By Michael Brendan Dougherty
Monday, March 23, 2020
The president of the Council on Foreign Relations,
Richard Haas, has been busy writing elegies to the Western world order every
time Trump sneezes. Now he sees what will follow that order. This week he
tweeted, “US standing taking a hit b/c of how badly we are handling
#coronavirus at home & how little we’re doing for others. China, despite
its being where the virus began & its dropping the ball at first, gaining
influence b/c it is meeting the challenge at home & offering help to
others.” A number of suddenly soft-headed analysts are saying the same — that
China is increasing its soft power in the wake of the coronavirus pandemic.
This is dangerous nonsense. Much of it is motivated by a
hatred of Donald Trump that extends beyond the legitimate criticisms of how he
handled the virus. It rests on grading China on a curve, on admiring the bully
and harasser for his occasional moments of charm or remorse.
China has been praised for sending “planeloads” of
ventilators to assist Italy when the European Union was blocking medical
supplies and ignoring pleas from that country. It is true that ventilators
came, but Italy’s hospitals paid for them. China has pretended that fulfilling
purchase orders is an act of unprecedented national solidarity. The United
States, meanwhile, does real acts of charity without fanfare. As early as the
first week of February, the U.S. committed to giving money to countries
affected by COVID-19, including China, and sending 17.8 tons of medical
supplies to China.
We should see China’s international efforts not as
enhancing its credibility and prestige but as a desperate bid to salvage an
international reputation from utter ruin. China has been a persistently bad
actor in the public-health arena, before and during the initial outbreak. They
are also transparent opportunists.
China made its first mistake more than a decade ago.
After the outbreak of SARS in 2003, China initially promised to close down its
“wet markets,” where exotic animals are slaughtered for human consumption.
Chinese consumers eat bats and pangolins for superstitious fad-health reasons.
But these markets are a vector for transmitting diseases from bats and other
animals to humans. Just one year after a SARS outbreak that panicked East Asia,
China reopened these markets despite many warnings from scientists and health
authorities that they were a public-health menace to the entire world.

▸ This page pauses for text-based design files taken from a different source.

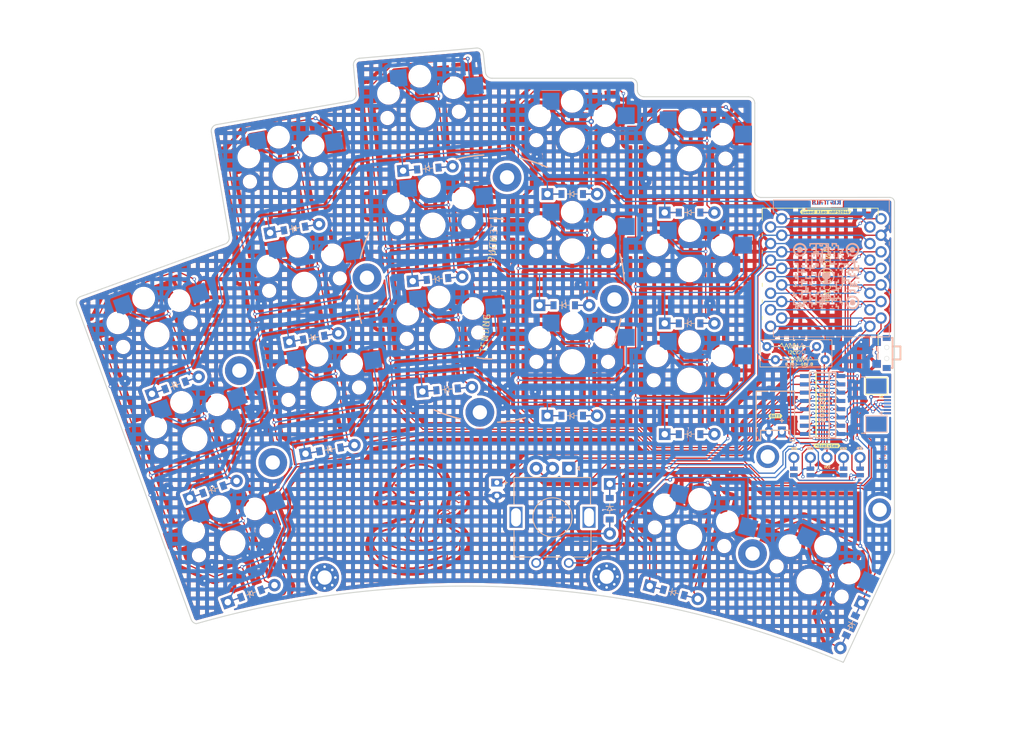
<source format=kicad_pcb>
(kicad_pcb
	(version 20240108)
	(generator "pcbnew")
	(generator_version "8.0")
	(general
		(thickness 1.6)
		(legacy_teardrops no)
	)
	(paper "A3")
	(title_block
		(title "mars_test")
		(rev "v1.0.0")
		(company "Unknown")
	)
	(layers
		(0 "F.Cu" signal)
		(31 "B.Cu" signal)
		(32 "B.Adhes" user "B.Adhesive")
		(33 "F.Adhes" user "F.Adhesive")
		(34 "B.Paste" user)
		(35 "F.Paste" user)
		(36 "B.SilkS" user "B.Silkscreen")
		(37 "F.SilkS" user "F.Silkscreen")
		(38 "B.Mask" user)
		(39 "F.Mask" user)
		(40 "Dwgs.User" user "User.Drawings")
		(41 "Cmts.User" user "User.Comments")
		(42 "Eco1.User" user "User.Eco1")
		(43 "Eco2.User" user "User.Eco2")
		(44 "Edge.Cuts" user)
		(45 "Margin" user)
		(46 "B.CrtYd" user "B.Courtyard")
		(47 "F.CrtYd" user "F.Courtyard")
		(48 "B.Fab" user)
		(49 "F.Fab" user)
	)
	(setup
		(stackup
			(layer "F.SilkS"
				(type "Top Silk Screen")
			)
			(layer "F.Paste"
				(type "Top Solder Paste")
			)
			(layer "F.Mask"
				(type "Top Solder Mask")
				(thickness 0.01)
			)
			(layer "F.Cu"
				(type "copper")
				(thickness 0.035)
			)
			(layer "dielectric 1"
				(type "core")
				(thickness 1.51)
				(material "FR4")
				(epsilon_r 4.5)
				(loss_tangent 0.02)
			)
			(layer "B.Cu"
				(type "copper")
				(thickness 0.035)
			)
			(layer "B.Mask"
				(type "Bottom Solder Mask")
				(thickness 0.01)
			)
			(layer "B.Paste"
				(type "Bottom Solder Paste")
			)
			(layer "B.SilkS"
				(type "Bottom Silk Screen")
			)
			(copper_finish "None")
			(dielectric_constraints no)
		)
		(pad_to_mask_clearance 0.05)
		(allow_soldermask_bridges_in_footprints no)
		(pcbplotparams
			(layerselection 0x00010fc_ffffffff)
			(plot_on_all_layers_selection 0x0000000_00000000)
			(disableapertmacros no)
			(usegerberextensions no)
			(usegerberattributes yes)
			(usegerberadvancedattributes yes)
			(creategerberjobfile yes)
			(dashed_line_dash_ratio 12.000000)
			(dashed_line_gap_ratio 3.000000)
			(svgprecision 4)
			(plotframeref no)
			(viasonmask no)
			(mode 1)
			(useauxorigin no)
			(hpglpennumber 1)
			(hpglpenspeed 20)
			(hpglpendiameter 15.000000)
			(pdf_front_fp_property_popups yes)
			(pdf_back_fp_property_popups yes)
			(dxfpolygonmode yes)
			(dxfimperialunits yes)
			(dxfusepcbnewfont yes)
			(psnegative no)
			(psa4output no)
			(plotreference yes)
			(plotvalue yes)
			(plotfptext yes)
			(plotinvisibletext no)
			(sketchpadsonfab no)
			(subtractmaskfromsilk no)
			(outputformat 1)
			(mirror no)
			(drillshape 1)
			(scaleselection 1)
			(outputdirectory "")
		)
	)
	(net 0 "")
	(net 1 "pinky_bottom")
	(net 2 "Q1")
	(net 3 "pinky_home")
	(net 4 "pinky_top")
	(net 5 "ring_bottom")
	(net 6 "ring_home")
	(net 7 "ring_top")
	(net 8 "middle_bottom")
	(net 9 "Q3")
	(net 10 "middle_home")
	(net 11 "middle_top")
	(net 12 "index_bottom")
	(net 13 "Q4")
	(net 14 "index_home")
	(net 15 "index_top")
	(net 16 "inner_bottom")
	(net 17 "Q5")
	(net 18 "inner_home")
	(net 19 "inner_top")
	(net 20 "inner_cluster")
	(net 21 "outer_cluster")
	(net 22 "P2")
	(net 23 "P1")
	(net 24 "P0")
	(net 25 "P3")
	(net 26 "VCC_5V")
	(net 27 "GND")
	(net 28 "VCC")
	(net 29 "P10")
	(net 30 "P9")
	(net 31 "P8")
	(net 32 "P7")
	(net 33 "P6")
	(net 34 "P5")
	(net 35 "P4")
	(net 36 "NFC1")
	(net 37 "NFC2")
	(net 38 "BAT")
	(net 39 "Q0")
	(net 40 "Q7S")
	(net 41 "Q7")
	(net 42 "Q6")
	(net 43 "Q2")
	(net 44 "SDA")
	(net 45 "SCL")
	(net 46 "GND_M")
	(net 47 "CS")
	(net 48 "ENC")
	(footprint "MountingHole_2.2mm_M2_Pad_Via" (layer "F.Cu") (at 201.581178 79.543761))
	(footprint "PG1350" (layer "F.Cu") (at 147.870103 103.680527 20))
	(footprint "GraphicsKicad:snake_large" (layer "F.Cu") (at 187.962774 129.895248))
	(footprint "ComboDiode" (layer "F.Cu") (at 217.335255 130.3725 -90))
	(footprint "ComboDiode" (layer "F.Cu") (at 190.912836 95.130397 5))
	(footprint "kibuzzard-6618164F" (layer "F.Cu") (at 242.736228 116.154235))
	(footprint "ComboDiode" (layer "F.Cu") (at 162.325588 143.396633 20))
	(footprint "kibuzzard-66181572" (layer "F.Cu") (at 250.642776 120.705245))
	(footprint "PG1350" (layer "F.Cu") (at 211.581176 73.84377))
	(footprint "Button_Switch_SMD:TC24CA" (layer "F.Cu") (at 259.05 106.48 90))
	(footprint "XiaoBle" (layer "F.Cu") (at 249.625008 94.779996))
	(footprint "ComboDiode" (layer "F.Cu") (at 150.696899 111.447088 20))
	(footprint "ComboDiode" (layer "F.Cu") (at 254.321397 148.283611 -115))
	(footprint "PG1350" (layer "F.Cu") (at 229.581173 93.6771))
	(footprint "Tenting Puck" (layer "F.Cu") (at 199.07283 96.609834 -5))
	(footprint "ComboDiode" (layer "F.Cu") (at 229.581179 101.942099))
	(footprint "ComboDiode" (layer "F.Cu") (at 227.154372 143.222381 -15))
	(footprint "PG1350" (layer "F.Cu") (at 229.581178 76.677103))
	(footprint "PG1350" (layer "F.Cu") (at 173.461234 112.731979 10))
	(footprint "PG1350" (layer "F.Cu") (at 247.927758 141.540208 -25))
	(footprint "PG1350" (layer "F.Cu") (at 229.581176 110.677108))
	(footprint "ComboDiode" (layer "F.Cu") (at 192.394484 112.065708 5))
	(footprint "ComboDiode" (layer "F.Cu") (at 189.431191 78.195087 5))
	(footprint "Resistor_THT:R_Axial_DIN0204_L3.6mm_D1.6mm_P7.62mm_Horizontal" (layer "F.Cu") (at 241.45 105.5))
	(footprint "JST_XH_S2B-XH-K_02x2.54mm_Angled" (layer "F.Cu") (at 200.02 127.37 -90))
	(footprint "PG1350" (layer "F.Cu") (at 229.581182 134.677101 -15))
	(footprint "MountingHole:MountingHole_2.2mm_M2_ISO7380_Pad_TopBottom" (layer "F.Cu") (at 241.569999 122.38))
	(footprint "ComboDiode"
		(layer "F.Cu")
		(uuid "828869d0-9d0b-47f8-a45f-23dc7cbb354b")
		(at 210.366225 99.164233)
		(property "Reference" "D11"
			(at 0 0 0)
			(layer "F.SilkS")
			(hide yes)
			(uuid "41570fee-7953-4c0e-9248-7a31880f700a")
			(effects
				(font
					(size 1.27 1.27)
					(thickness 0.15)
				)
			)
		)
		(property "Value" ""
			(at 0 0 0)
			(layer "F.SilkS")
			(hide yes)
			(uuid "9243f32f-4c15-48b7-ac59-16200c73954d")
			(effects
				(font
					(size 1.27 1.27)
					(thickness 0.15)
				)
			)
		)
		(property "Footprint" ""
			(at 0 0 0)
			(unlocked yes)
			(layer "F.Fab")
			(hide yes)
			(uuid "d6b4ebca-bd5d-450f-8955-05c37f554d83")
			(effects
				(font
					(size 1.27 1.27)
				)
			)
		)
		(property "Datasheet" ""
			(at 0 0 0)
			(unlocked yes)
			(layer "F.Fab")
			(hide yes)
			(uuid "a795e652-c8e6-4834-a7f7-cae2a4145439")
			(effects
				(font
					(size 1.27 1.27)
				)
			)
		)
		(property "Description" ""
			(at 0 0 0)
			(unlocked yes)
			(layer "F.Fab")
			(hide yes)
			(uuid "7ef01511-f430-4bdb-86f1-fcaa0491d33e")
			(effects
				(font
					(size 1.27 1.27)
				)
			)
		)
		(attr through_hole)
		(fp_line
			(start -0.75 0)
			(end -0.35 0)
			(stroke
				(width 0.1)
				(type solid)
			)
			(layer "B.SilkS")
			(uuid "da62e3d3-922e-47c9-93f5-2a3e74f3ead9")
		)
		(fp_line
			(start -0.35 0)
			(end -0.35 -0.55)
			(stroke
				(width 0.1)
				(type solid)
			)
			(layer "B.SilkS")
			(uuid "ccac05c6-3031-4c4b-a0e1-13ad30b82671")
		)
		(fp_line
			(start -0.35 0)
			(end -0.35 0.55)
			(stroke
				(width 0.1)
				(type solid)
			)
			(layer "B.SilkS")
			(uuid "08d7fa07-241c-4635-a033-9c10b706adc9")
		)
		(fp_line
			(start -0.35 0)
			(end 0.25 -0.4)
			(stroke
				(width 0.1)
				(type solid)
			)
			(layer "B.SilkS")
			(uuid "ecece9e0-9319-4c6d-89e1-c685f2853935")
		)
		(fp_line
			(start 0.25 -0.4)
			(end 0.25 0.4)
			(stroke
				(width 0.1)
				(type solid)
			)
			(layer "B.SilkS")
			(uuid "6c3703b3-93ae-4d6c-a310-553acc3fe5a4")
		)
		(fp_line
			(start 0.25 0)
			(end 0.75 0)
			(stroke
				(width 0.1)
				(type solid)
			)
			(layer "B.SilkS")
			(uuid "ccbfbd2a-fa95-4ff9-a7a7-f1fdde9bdf9c")
		)
		(fp_line
			(start 0.25 0.4)
			(end -0.35 0)
			(stroke
				(width 0.1)
				(type solid)
			)
			(layer "B.SilkS")
			(uuid "be29e435-bf18-4c4a-86e7-c64f9a30fc77")
		)
		(fp_line
			(start -0.75 0)
			(end -0.35 0)
			(stroke
				(width 0.1)
				(type solid)
			)
			(layer "F.SilkS")
			(uuid "6337da92-eb18-47b4-8bcb-7ce3014fbc86")
		)
		(fp_line
			(start -0.35 0)
			(end -0.35 -0.55)
			(stroke
				(width 0.1)
				(type solid)
			)
			(layer "F.SilkS")
			(uuid "26627706-f2ec-4edf-a232-13a0ef8879e9")
		)
		(fp_line
			(start -0.35 0)
			(end -0.35 0.55)
			(stroke
				(width 0.1)
				(type solid)
			)
			(layer "F.SilkS")
			(uuid "ac0b3838-9630-40f3-8212-2f557afcef98")
		)
		(fp_line
			(start -0.35 0)
			(end 0.25 -0.4)
			(stroke
				(width 0.1)
				(type solid)
			)
			(layer "F.SilkS")
			(uuid "15e65687-bf9d-42ca-b69d-0cbf2ae5c13e")
		)
		(fp_line
			(start 0.25 -0.4)
			(end 0.25 0.4)
			(stroke
				(width 0.1)
				(type solid)
			)
			(layer "F.SilkS")
			(uuid "7bdd34d5-c44c-43b7-9e18-a0278a4cc5c8")
		)
		(fp_line
			(start 0.25 0)
			(end 0.75 0)
			(stroke
				(width 0.1)
				(type solid)
			)
			(layer "F.SilkS")
			(uuid "784fd404-b145-4a0f-a7ce-dfb04df0151f")
		)
		(fp_line
			(start 0.25 0.4)
			(end -0.35 0)
			(stroke
				(width 0.1)
				(type solid)
			)
			(layer "F.SilkS")
			(uuid "3f85bc48-7c39-4a89-9657-d4e879a47699")
		)
		(pad "1" thru_hole rect
			(at -3.81 0)
			(size 1.778 1.778)
			(drill 0.9906)
			(layers "*.Cu" "*.Mask")
			(remove_unused_layers no)
			(net 23 "P1")
			(uuid "252d7edf-bcbc-46f8-967f-bb1da5711d1c")
		)
		(pad "1" smd rect
			(at -1.65 0)
			(size 0.9 1.2)
			(layers "F.Cu" "F.Paste" "F.Mask")
			(net 23 "P1")
			(uuid "cff8b653-8d89-4da7-b0f4-9ed77bd0fccd")
		)
		(pad "1" smd rect
			(at -1.65 0)
			(size 0.9 1.2)
			(layers "B.Cu" "B.Paste" "B.Mask")
			(net 23 "P1")
			(uuid "bafc8f01-8c7b-4f73-9dcc-620e24a028b9")
		)
		(pad "2" smd rect
			(at 1.65 0)
			(size 0.9 1.2)
			(layers "F.Cu" "F.Paste" "F.Mask")
			(net 14 "index_home")
			(uuid "9da61ceb-3f4b-43ad-b993-93c49f6bb851")
		)
		(pad "2" smd rect
			(at 1.65 0)
			(size 0.9 1.2)
			(layers "B.Cu" "B.Paste" "B.Mask")
			(net 14 "index_home")
... [2901757 chars truncated]
</source>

Speaking of those authorities, this crisis has revealed
how China has suborned and corrupted the World Health Organization, which, for
political reasons, ignored credible warnings about the new coronavirus from
doctors in Taiwan and instead credulously repeated statistics from authorities
in Beijing, the ones downplaying the extent of the crisis. The World Health
Organization delayed calling the virus a health emergency and then criticized
U.S. travel restrictions placed on China, without reference to public-health
reasoning, only to vague ideology. The WHO was trying to save China its
embarrassment. And still, China wouldn’t cooperate transparently with the WHO.
China silenced whistleblowers who tried to warn the world
of the emerging disease. It censored news reports until it finally relented and
threw tremendous resources at fighting the disease in Wuhan. But experienced
and skeptical observers of China are throwing a great deal of cold water on
China’s announcements that it has defeated the virus and that work is about to
commence again, suggesting that the reported numbers about Wuhan’s infection
and death toll could be seriously understated.
Now, during the crisis, China is acting like a bully. The
state has threatened to withhold key pharmaceuticals to increase the pain on
Americans, saying that without them America will be “plunged
into the mighty sea of coronavirus.” Further, China is currently setting
restrictions on such American companies as 3M that manufacture medical-grade
masks and other safety equipment in China, barring them from exporting these
goods from China for use in America and other nations where there is a current
shortage. Worst of all, China is actively spreading propaganda that COVID-19 is
a bioweapon invented by the U.S. Army. Finally, China has expelled from its territory
all American national reporters working for the prestige newspapers of the
United States. Say what you will about the New York Times, it has had
the best coverage of the coronavirus in the world.
It is true that the Trump administration’s 30-day travel
ban on Europe gave an unwelcome surprise to European leaders. And it is true
that Trump, certain Republicans, and some conservative outlets spread
misinformation in the early days to minimize this crisis. That’s to their
eternal discredit. But a measure of real soft power isn’t made by totaling up
the credulous statements of foreign-policy mandarins and China-flattering
stories in the media. Look at the worldwide lurch
for and interest in U.S. dollars.
If the Chinese state had used its massive state capacity
to run a minimally functional equivalent to the Food and Drug Administration,
there would be no COVID-19 and the world economy would still be humming. If the
Chinese state had been minimally honest, the world would have had several weeks
longer to prepare. If it had not corrupted the international institutions
responsible for world health, we would have been more prepared. And they have
the gall to blame the United States military.
COVID-19 is the greatest act of geopolitical arson in six
decades. Every journalist and expert praising the pyromaniac for attempting to
save himself, blame others, and cover his tracks has made himself contemptible.